Unfortunately, the above-mentioned legislative framework does not extend to government agencies, and also stops short of imposing an obligation upon the data collector to mandatorily report any data compromises to data subjects. Further, it imposes a stiff requirement to establish intent to cause wrongful gain or loss before an enforceable remedy against a data breach would be available to data subjects.
A well-functioning data privacy regime should ideally set the rules of the game for all actors, cut out any regulatory uncertainty and strike a balance between protecting the right of privacy of data subjects with the business needs of data collectors.
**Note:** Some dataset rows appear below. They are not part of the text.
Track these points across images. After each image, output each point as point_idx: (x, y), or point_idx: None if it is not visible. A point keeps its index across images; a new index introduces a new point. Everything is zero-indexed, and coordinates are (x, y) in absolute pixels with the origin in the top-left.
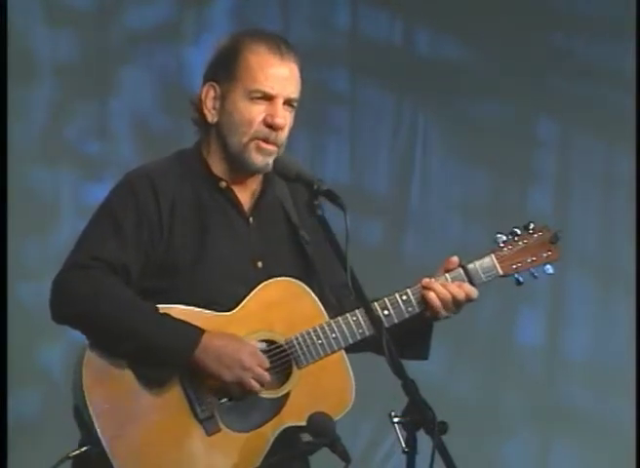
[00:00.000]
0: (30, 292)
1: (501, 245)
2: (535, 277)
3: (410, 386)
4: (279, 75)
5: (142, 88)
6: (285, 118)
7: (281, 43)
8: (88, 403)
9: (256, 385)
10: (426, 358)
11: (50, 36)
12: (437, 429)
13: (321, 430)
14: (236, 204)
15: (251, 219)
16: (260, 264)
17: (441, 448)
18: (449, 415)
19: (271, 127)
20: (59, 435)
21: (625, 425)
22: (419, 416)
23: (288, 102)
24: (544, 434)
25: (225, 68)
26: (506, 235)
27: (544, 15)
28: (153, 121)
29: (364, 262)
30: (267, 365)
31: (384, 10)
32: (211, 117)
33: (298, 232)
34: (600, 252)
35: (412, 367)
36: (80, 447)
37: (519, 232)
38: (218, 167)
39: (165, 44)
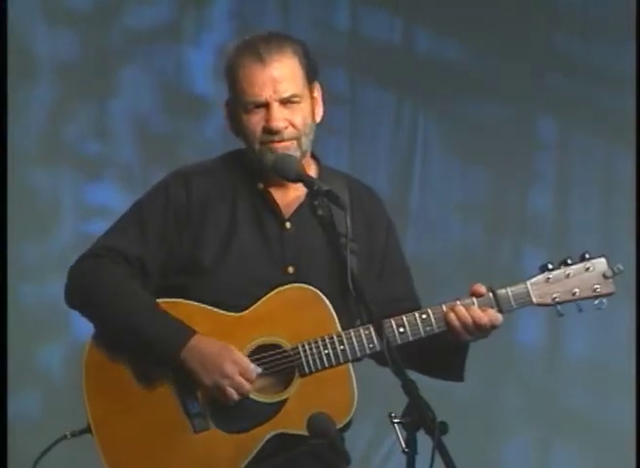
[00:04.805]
0: (30, 292)
1: (543, 273)
2: (580, 311)
3: (410, 386)
4: (265, 80)
5: (142, 88)
6: (284, 119)
7: (263, 46)
8: (84, 385)
9: (232, 393)
10: (462, 380)
11: (50, 36)
12: (437, 429)
13: (321, 430)
14: (272, 207)
15: (288, 224)
16: (290, 270)
17: (441, 449)
18: (449, 415)
19: (270, 131)
20: (58, 435)
21: (625, 425)
22: (418, 417)
23: (286, 101)
24: (544, 434)
25: (228, 86)
26: (554, 263)
27: (544, 15)
28: (153, 121)
29: None
30: (252, 375)
31: (384, 10)
32: (235, 132)
33: (339, 241)
34: (600, 252)
35: None
36: (85, 430)
37: (569, 262)
38: (256, 171)
39: (165, 44)
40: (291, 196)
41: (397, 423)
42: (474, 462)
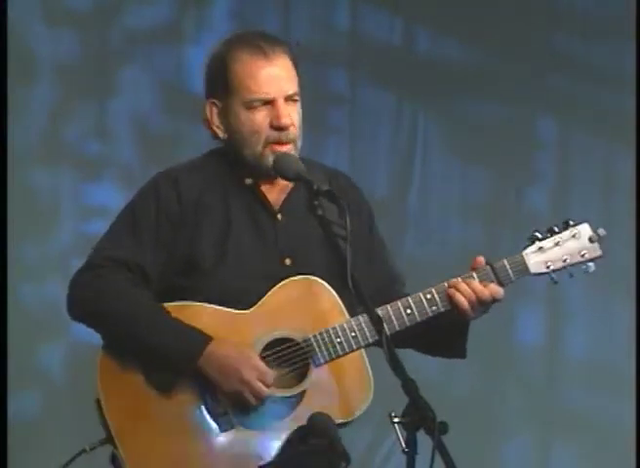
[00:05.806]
0: (30, 292)
1: (535, 242)
2: (571, 276)
3: (410, 386)
4: (270, 77)
5: (142, 88)
6: (289, 116)
7: (263, 42)
8: (102, 397)
9: (252, 399)
10: (464, 356)
11: (50, 36)
12: (437, 429)
13: (321, 431)
14: (262, 201)
15: (279, 216)
16: (288, 262)
17: (441, 449)
18: (448, 415)
19: (279, 128)
20: (59, 435)
21: (625, 425)
22: (418, 417)
23: (289, 98)
24: (544, 434)
25: (219, 84)
26: (542, 232)
27: (544, 15)
28: (153, 121)
29: None
30: (270, 380)
31: (384, 10)
32: (221, 133)
33: (332, 229)
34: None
35: (412, 367)
36: (103, 442)
37: (556, 229)
38: (243, 167)
39: (165, 44)
40: (279, 188)
41: (397, 423)
42: (474, 462)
In 2012, the AP Shah report studied global best practices with a view to rebooting the existing domestic framework; it identified transparency, consent, and accountability as the fundamental building blocks of the ideal data protection regime. The report also observed that any new data privacy framework must aim to harmonise principles such as the principle of notice, choice and consent, limitation on collection and purpose, disclosure, openness, security, and accountability. These would also be relevant today.
Moreover, with technology constantly evolving, an approach based on standards would enable the law to keep pace with rapid changes in technology, as against objective rules that would fail to be relevant with constant technological developments.
Perhaps the biggest shift required from the existing regime is with respect to its applicability. It is imperative to bring government agencies within the ambit of the new framework. Although drafting a legislation that is applicable to both the private sector and the Government alike is a daunting task, it may be a streamlined method of ensuring that data subjects are adequately safeguarded.
While ‘consent’ is the cornerstone of any data privacy regime, the adequacy of such consent from the data subjects is sometimes debatable, especially in the context of standard-form contracts such as click wrap agreements. Recent studies show that this problem has been exacerbated manifold; people are often forced to accept unfavourable terms of service since most apps are designed to quit immediately if one does not click on the ‘I agree’ button.
Behavioural research also points to the inability of data subjects to manage their own data. This is attributed to a combination of lack of understanding and general disinclination.
To counter this, researchers have argued that perhaps regulating only the collection of data may not be enough, its use by data collectors and data processors could also be regulated such that there is a prohibition on using certain data in a manner that is detrimental to data subjects. This could be a useful supplement to temper the current prior consent-based approach where data subjects often surrender their data without truly understanding the wider ramifications of exploitation of such data.
Several stops and starts and multiple draft privacy Bills later, the Government has now taken the step to constitute a committee under Justice (Retd) BN Srikrishna to suggest and draft a new data protection Bill. While the Supreme Court continues to deliberate whether the right to privacy should be elevated to a separate fundamental right, a robust and well-functioning data privacy legislation will go a long way in complementing the constitutional right to privacy in not only creating the right incentives for all stakeholders but also providing an efficient redress mechanism for data subjects.